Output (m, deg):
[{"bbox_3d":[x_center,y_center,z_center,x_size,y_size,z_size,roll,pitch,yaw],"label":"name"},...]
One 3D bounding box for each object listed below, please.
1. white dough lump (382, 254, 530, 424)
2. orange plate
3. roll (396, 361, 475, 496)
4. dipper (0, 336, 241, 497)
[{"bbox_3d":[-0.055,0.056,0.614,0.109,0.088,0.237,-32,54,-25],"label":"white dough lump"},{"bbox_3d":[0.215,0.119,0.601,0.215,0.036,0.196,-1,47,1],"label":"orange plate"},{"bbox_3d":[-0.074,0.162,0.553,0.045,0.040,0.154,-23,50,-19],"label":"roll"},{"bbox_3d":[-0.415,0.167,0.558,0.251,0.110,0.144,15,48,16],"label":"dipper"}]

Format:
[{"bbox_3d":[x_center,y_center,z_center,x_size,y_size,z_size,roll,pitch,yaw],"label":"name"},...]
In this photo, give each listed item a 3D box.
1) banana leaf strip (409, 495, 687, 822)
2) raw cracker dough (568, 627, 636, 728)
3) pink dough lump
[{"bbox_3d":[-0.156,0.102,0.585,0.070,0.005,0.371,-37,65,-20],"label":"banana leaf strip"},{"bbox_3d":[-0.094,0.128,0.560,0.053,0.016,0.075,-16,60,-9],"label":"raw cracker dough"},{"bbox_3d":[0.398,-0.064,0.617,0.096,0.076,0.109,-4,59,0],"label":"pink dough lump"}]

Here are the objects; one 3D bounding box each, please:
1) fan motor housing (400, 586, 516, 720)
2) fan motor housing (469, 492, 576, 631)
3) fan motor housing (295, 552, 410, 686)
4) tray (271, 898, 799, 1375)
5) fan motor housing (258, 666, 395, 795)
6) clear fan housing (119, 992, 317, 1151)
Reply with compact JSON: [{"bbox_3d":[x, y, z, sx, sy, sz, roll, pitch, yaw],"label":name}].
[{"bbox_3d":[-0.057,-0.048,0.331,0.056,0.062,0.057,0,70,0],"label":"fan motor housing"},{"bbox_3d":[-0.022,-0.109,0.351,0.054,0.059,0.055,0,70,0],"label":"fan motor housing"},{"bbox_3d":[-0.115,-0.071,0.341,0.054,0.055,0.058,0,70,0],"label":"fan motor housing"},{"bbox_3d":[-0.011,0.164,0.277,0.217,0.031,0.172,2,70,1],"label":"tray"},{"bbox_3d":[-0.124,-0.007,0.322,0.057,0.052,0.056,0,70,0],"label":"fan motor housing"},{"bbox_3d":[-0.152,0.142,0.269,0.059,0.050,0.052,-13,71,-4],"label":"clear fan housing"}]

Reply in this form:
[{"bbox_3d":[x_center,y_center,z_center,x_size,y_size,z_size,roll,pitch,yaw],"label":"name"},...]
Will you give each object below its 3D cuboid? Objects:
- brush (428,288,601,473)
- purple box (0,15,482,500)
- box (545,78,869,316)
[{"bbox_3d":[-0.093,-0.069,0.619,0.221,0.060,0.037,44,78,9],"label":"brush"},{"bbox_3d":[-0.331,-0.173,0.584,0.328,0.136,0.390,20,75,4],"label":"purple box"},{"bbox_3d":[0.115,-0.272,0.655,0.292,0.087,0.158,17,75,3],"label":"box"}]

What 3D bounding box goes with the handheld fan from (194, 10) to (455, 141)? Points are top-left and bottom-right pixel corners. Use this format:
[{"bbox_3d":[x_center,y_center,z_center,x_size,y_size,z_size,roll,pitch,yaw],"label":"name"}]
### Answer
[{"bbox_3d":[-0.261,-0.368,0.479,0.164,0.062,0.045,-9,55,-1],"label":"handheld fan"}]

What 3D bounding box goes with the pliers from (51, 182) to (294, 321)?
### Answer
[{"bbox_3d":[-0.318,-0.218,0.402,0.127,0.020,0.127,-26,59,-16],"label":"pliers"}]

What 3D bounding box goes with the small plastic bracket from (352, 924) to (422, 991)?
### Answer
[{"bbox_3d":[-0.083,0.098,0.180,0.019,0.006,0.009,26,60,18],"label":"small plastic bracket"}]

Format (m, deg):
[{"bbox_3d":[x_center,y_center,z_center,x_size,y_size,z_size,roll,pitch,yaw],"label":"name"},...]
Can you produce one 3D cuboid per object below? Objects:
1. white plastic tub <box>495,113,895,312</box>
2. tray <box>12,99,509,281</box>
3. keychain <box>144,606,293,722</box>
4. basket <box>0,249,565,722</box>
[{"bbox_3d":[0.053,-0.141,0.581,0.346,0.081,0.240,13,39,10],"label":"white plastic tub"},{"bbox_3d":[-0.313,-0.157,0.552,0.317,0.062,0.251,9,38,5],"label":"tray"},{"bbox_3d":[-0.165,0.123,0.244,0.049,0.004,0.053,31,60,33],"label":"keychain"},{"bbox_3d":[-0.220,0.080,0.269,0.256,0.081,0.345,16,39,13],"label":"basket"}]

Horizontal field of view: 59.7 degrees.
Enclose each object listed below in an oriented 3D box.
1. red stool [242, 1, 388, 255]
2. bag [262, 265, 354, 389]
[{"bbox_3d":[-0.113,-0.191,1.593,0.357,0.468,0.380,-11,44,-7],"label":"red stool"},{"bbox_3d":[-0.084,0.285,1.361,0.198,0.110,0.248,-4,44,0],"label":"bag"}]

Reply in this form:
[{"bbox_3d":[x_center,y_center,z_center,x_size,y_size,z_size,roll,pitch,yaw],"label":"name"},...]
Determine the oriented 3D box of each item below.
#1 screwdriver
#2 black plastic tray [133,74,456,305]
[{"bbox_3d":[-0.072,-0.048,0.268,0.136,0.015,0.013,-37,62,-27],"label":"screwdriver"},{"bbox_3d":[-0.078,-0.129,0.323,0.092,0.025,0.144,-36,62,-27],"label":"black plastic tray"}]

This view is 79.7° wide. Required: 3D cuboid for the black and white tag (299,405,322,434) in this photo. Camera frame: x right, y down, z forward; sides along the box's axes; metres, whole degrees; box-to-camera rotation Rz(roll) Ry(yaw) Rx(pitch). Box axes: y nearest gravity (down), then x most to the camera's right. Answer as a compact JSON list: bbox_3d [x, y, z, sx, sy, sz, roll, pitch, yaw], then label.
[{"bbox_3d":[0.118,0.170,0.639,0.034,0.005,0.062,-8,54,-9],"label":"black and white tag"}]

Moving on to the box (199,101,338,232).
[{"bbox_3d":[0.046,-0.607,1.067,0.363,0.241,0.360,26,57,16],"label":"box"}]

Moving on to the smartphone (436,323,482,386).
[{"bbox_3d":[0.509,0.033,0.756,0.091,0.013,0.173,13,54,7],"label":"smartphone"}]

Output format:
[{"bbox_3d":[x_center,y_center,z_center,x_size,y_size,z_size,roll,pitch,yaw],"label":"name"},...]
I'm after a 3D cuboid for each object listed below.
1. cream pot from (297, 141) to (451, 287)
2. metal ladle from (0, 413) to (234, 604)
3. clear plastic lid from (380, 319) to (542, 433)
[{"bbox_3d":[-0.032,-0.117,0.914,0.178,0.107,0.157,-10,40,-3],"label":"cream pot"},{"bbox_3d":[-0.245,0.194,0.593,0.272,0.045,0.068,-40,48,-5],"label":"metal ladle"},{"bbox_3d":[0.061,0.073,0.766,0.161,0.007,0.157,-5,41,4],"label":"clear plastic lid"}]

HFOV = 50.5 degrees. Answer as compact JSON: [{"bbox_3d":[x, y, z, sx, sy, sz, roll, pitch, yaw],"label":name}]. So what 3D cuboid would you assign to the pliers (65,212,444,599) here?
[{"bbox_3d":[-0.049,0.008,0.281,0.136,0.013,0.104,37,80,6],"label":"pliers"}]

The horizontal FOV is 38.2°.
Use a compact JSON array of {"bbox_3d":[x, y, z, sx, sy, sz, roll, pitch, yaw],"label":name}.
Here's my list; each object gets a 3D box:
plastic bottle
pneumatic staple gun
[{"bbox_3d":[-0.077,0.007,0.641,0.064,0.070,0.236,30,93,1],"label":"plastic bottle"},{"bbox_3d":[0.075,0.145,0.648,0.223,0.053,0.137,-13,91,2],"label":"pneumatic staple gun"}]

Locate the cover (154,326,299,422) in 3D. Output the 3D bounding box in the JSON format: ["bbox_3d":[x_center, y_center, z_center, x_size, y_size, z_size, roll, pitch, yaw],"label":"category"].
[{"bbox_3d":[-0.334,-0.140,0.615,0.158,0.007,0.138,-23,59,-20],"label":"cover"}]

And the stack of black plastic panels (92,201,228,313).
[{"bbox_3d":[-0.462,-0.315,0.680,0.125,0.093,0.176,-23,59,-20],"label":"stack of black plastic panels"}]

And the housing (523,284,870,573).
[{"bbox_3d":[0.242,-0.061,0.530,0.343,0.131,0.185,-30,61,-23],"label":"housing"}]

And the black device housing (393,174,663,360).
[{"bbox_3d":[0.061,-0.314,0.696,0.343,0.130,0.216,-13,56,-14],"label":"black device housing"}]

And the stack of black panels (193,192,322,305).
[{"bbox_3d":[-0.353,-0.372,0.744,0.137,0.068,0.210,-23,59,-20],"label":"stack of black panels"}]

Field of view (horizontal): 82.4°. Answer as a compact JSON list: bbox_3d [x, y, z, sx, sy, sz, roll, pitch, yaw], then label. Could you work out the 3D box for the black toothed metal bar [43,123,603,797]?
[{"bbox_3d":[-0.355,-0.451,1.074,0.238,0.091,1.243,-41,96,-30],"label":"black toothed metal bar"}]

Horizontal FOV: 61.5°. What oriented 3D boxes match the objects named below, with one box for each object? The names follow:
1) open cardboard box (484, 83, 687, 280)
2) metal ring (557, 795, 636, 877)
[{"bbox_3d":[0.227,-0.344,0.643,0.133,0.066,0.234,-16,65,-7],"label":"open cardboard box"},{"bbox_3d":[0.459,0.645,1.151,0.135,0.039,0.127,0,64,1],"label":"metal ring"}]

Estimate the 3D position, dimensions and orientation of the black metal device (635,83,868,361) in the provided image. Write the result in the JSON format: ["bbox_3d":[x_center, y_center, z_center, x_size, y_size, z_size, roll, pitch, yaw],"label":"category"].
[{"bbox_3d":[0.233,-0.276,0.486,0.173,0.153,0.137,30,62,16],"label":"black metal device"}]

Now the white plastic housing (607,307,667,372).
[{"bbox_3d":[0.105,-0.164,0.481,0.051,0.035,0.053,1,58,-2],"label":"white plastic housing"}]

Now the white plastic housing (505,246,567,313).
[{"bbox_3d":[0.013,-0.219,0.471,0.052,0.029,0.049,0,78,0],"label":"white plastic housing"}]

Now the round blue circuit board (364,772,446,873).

● ● ● ● ● ● ●

*Assigned task*:
Reproduce every line above that contains the string "goes".

*Response box*:
What 3D bounding box goes with the handheld fan from (194, 10) to (455, 141)? Points are top-left and bottom-right pixel corners. Use this format:
What 3D bounding box goes with the pliers from (51, 182) to (294, 321)?
What 3D bounding box goes with the small plastic bracket from (352, 924) to (422, 991)?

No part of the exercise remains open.